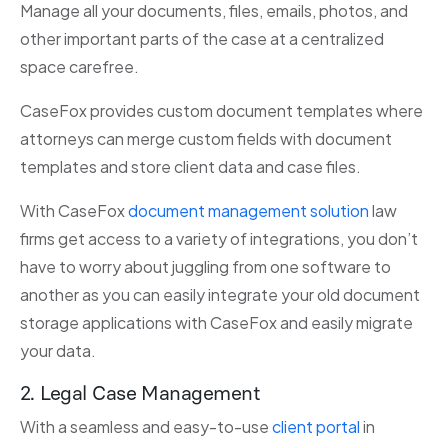
Manage all your documents, files, emails, photos, and
other important parts of the case at a centralized
space carefree.
CaseFox provides custom document templates where
attorneys can merge custom fields with document
templates and store client data and case files.
With CaseFox
document management solution
law
firms get access to a variety of integrations, you don’t
have to worry about juggling from one software to
another as you can easily integrate your old document
storage applications with CaseFox and easily migrate
your data.
2. Legal Case Management
With a seamless and easy-to-use
client portal
in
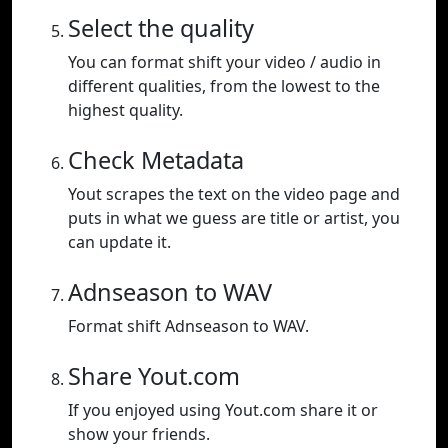
Select the quality
You can format shift your video / audio in
different qualities, from the lowest to the
highest quality.
Check Metadata
Yout scrapes the text on the video page and
puts in what we guess are title or artist, you
can update it.
Adnseason to WAV
Format shift Adnseason to WAV.
Share Yout.com
If you enjoyed using Yout.com share it or
show your friends.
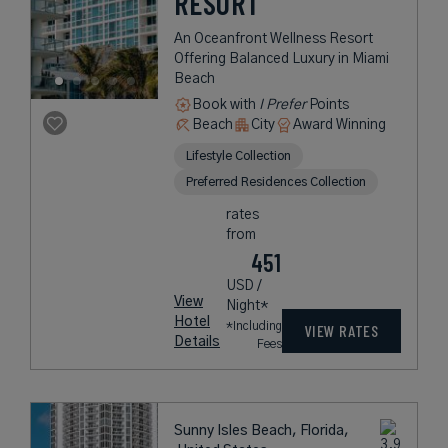
RESORT
An Oceanfront Wellness Resort
Offering Balanced Luxury in Miami
Beach
Book with
I Prefer
Points
Beach
City
Award Winning
Lifestyle Collection
Preferred Residences Collection
rates
from
451
USD /
View
Night*
Hotel
*Including
VIEW RATES
Details
Fees
Sunny Isles Beach, Florida,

* [Task objective]
Return the material above verbatim, minus the pictures.

* [Task solution]
Manage all your documents, files, emails, photos, and
other important parts of the case at a centralized
space carefree.
CaseFox provides custom document templates where
attorneys can merge custom fields with document
templates and store client data and case files.
With CaseFox
document management solution
law
firms get access to a variety of integrations, you don’t
have to worry about juggling from one software to
another as you can easily integrate your old document
storage applications with CaseFox and easily migrate
your data.
2. Legal Case Management
With a seamless and easy-to-use
client portal
in
Select the quality
You can format shift your video / audio in
different qualities, from the lowest to the
highest quality.
Check Metadata
Yout scrapes the text on the video page and
puts in what we guess are title or artist, you
can update it.
Adnseason to WAV
Format shift Adnseason to WAV.
Share Yout.com
If you enjoyed using Yout.com share it or
show your friends.
RESORT
An Oceanfront Wellness Resort
Offering Balanced Luxury in Miami
Beach
Book with
I Prefer
Points
Beach
City
Award Winning
Lifestyle Collection
Preferred Residences Collection
rates
from
451
USD /
View
Night*
Hotel
*Including
VIEW RATES
Details
Fees
Sunny Isles Beach, Florida,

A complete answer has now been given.